Heidi est infirmière depuis près de 20 ans en Suisse Romande. Sur son blog, elle raconte son expérience au fil des jours. Aujourd'hui, elle nous parle du syndrome des cœurs brisés au travers d'un cas qu'elle a rencontré...
Peut-on mourir d'amour ? Pour moi, c'était possible, mais dû à une grosse dépression à la suite de la disparition (volontaire ou non) de l'être aimé. Mais ça c'était avant... Avant d'avoir dans mon service, une patiente, 80 ans, douleurs thoraciques typiques faisant penser à un infarctus (aussi appelé "crise cardiaque"). Ok, on la traite avec les moyens habituels : aspirine, dérivés nitrés pour faire diminuer la douleur et descendre la tension artérielle un peu trop haute, de l'oxygène. L'ECG montre un segment ST surélevé, typique de l'infarctus, là aussi.

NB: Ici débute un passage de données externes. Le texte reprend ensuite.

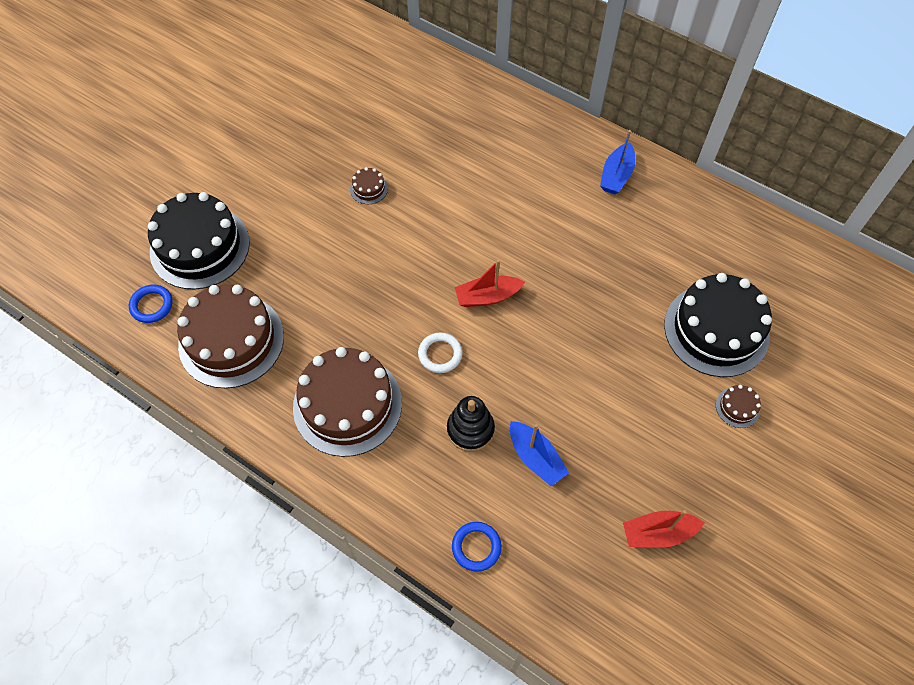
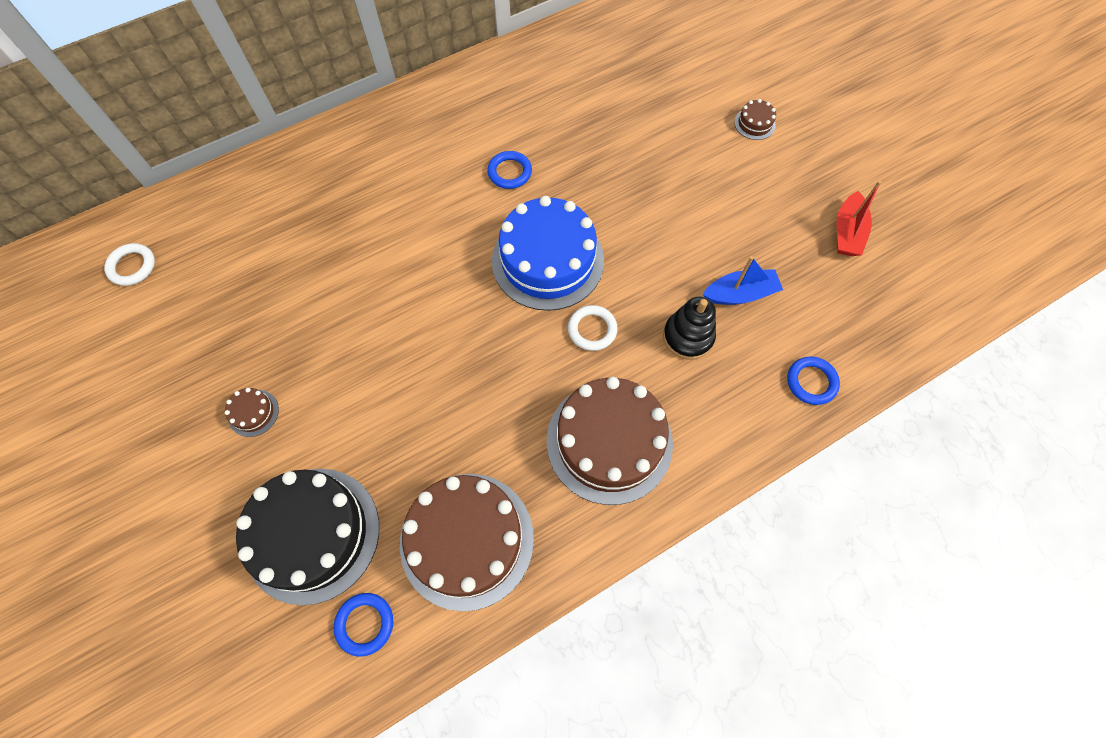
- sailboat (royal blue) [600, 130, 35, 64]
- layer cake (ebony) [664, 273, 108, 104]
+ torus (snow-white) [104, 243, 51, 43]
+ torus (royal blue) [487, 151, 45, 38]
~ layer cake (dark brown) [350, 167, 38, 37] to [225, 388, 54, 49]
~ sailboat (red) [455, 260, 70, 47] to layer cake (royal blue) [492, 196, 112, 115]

Du coup, Madame Violette est acheminée au CHU où les spécialistes lui font une coronarographie. Cet examen consiste à aller voir l'intérieur des artères coronaires, celles qui irriguent le cœur et qui permettent à ce muscle bien-aimé de remplir ses fonctions. Si une ou plusieurs de ces artères coronaires se bouchent, il se produit une souffrance, puis une nécrose (donc la mort tissulaire) de ce muscle. C'est donc un infarctus (que les cardiologues me pardonnent si je simplifie un peu trop!)
Donc, Madame Violette est partie au CHU, toute tremblante...
- Vous savez madame, ça fait à peine un mois que j'ai enterré mon mari, je me remets à peine et voilà que je dois aller faire cet examen qui me fait très peur. Mes enfants sont loin, ils ont aussi leurs soucis...
Mes collègues ambulanciers et moi essayons de rassurer Madame Violette, qui part les larmes aux yeux.
Le lendemain, je retrouve Madame Violette dans mon service.
- Déjà de retour
- Oui, la coro était blanche, alors ils nous l'ont renvoyée.
(-> traduction: la coronarographie n'a rien montré, les coronaires sont propres, ce qui fait que le CHU, continuellement sur-occupé, nous a renvoyé la patiente dans les plus brefs délais.
Bien... Je retrouve une Madame Violette soulagée, mais intriguée...
- Ils n'ont rien trouvé, mais je vous assure, j'ai eu mal !
- Oui, je vous crois. Du reste, votre tracé électrique était assez clair... On verra tout à l'heure avec le cardiologue qui viendra faire la visite !
Le cardiologue arrive, regarde les ECG de Madame Violette, celui du jour et ceux qui ont précédé. Il se gratte le menton et murmure ces mots : "tako-Ttsubo".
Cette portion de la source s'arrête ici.